Potongan Dokumen
========

Ia menambahkan, Gereja Immanuel Jakarta berstatus Cagar Budaya ditetapkan
melalui Keputusan Gubernur Daerah Khusus Ibukota Jakarta Nomor 475 Tahun 1993
tentang Penetapan Bangunan-Bangunan Bersejarah di Daerah Khusus Ibukota Jakarta
sebagai Benda Cagar Budaya. Dengan dilakukannya revitalisasi tersebut,
diharapkan bangunan Gereja Immanuel yang saat ini peruntukannya sebagai
sarana ibadah umat Kristiani dapat meningkat baik dari segi kualitas,
kenyamanan, maupun keamanan fasilitas pendukung yang berada di bangunan dan
lingkungannya, sejalan dengan pelestarian nilai kesejarahan dan pemanfaatan
ruang publik di sekitar bangunannya. Dengan demikian, esensi kesakralan sebagai
kesatuan bagian ruang luar dari bangunan ibadah tidak terabaikan dan berjalan
seiring dengan edukasi terhadap masyarakat mengenai nilai penting Bangunan
Cagar Budaya Gereja Immanuel sebagai bukti eksisting dalam rangkaian sejarah
perjuangan Bangsa.
GPIB Immanuel Jakarta yang terletak di persimpangan Jalan Merdeka Timur dan Jalan
Pejambon ini memiliki halaman cukup luas, bergaya arsitektur Imperial yang
merupakan bagian dari Neo Klasik dan mendapat pengaruh Barok dan Rokoko pada
interiornya. Bangunan gereja berdenah lingkaran simetris dengan 4 pintu masuk,
dan beratap kubah berpenutup sirap dengan cupola di puncaknya. Atap pada
pedimen dan teras belakang merupakan atap perisai dengan penutup genteng. Di
sekeliling dinding bagian atas bangunan gereja terdapat entablatur. Struktur
bangunan merupakan dinding pemikul yang terbuat dari susunan bata yang
diplester dengan campuran kapur dan pasir. Lantai bangunan gereja dibuat lebih
tinggi 3,2 m dari halaman.

========

Cuplikan Data

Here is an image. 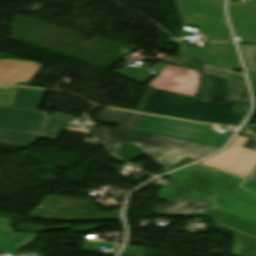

========

Yang Perlu Dikerjakan
a. Menurut teks tentang Gereja Immanuel, berapa meter lantai bangunan gereja lebih tinggi dari halaman?
b. Salin persis bagian teks tentang Gereja Immanuel di antara "GPIB Immanuel Jakarta" dan "m dari halaman.", termasuk kedua bagian itu.

Jawaban Lengkap
a. Lantai bangunan gereja dibuat 3,2 m lebih tinggi dari halaman.

b.
GPIB Immanuel Jakarta yang terletak di persimpangan Jalan Merdeka Timur dan Jalan
Pejambon ini memiliki halaman cukup luas, bergaya arsitektur Imperial yang
merupakan bagian dari Neo Klasik dan mendapat pengaruh Barok dan Rokoko pada
interiornya. Bangunan gereja berdenah lingkaran simetris dengan 4 pintu masuk,
dan beratap kubah berpenutup sirap dengan cupola di puncaknya. Atap pada
pedimen dan teras belakang merupakan atap perisai dengan penutup genteng. Di
sekeliling dinding bagian atas bangunan gereja terdapat entablatur. Struktur
bangunan merupakan dinding pemikul yang terbuat dari susunan bata yang
diplester dengan campuran kapur dan pasir. Lantai bangunan gereja dibuat lebih
tinggi 3,2 m dari halaman.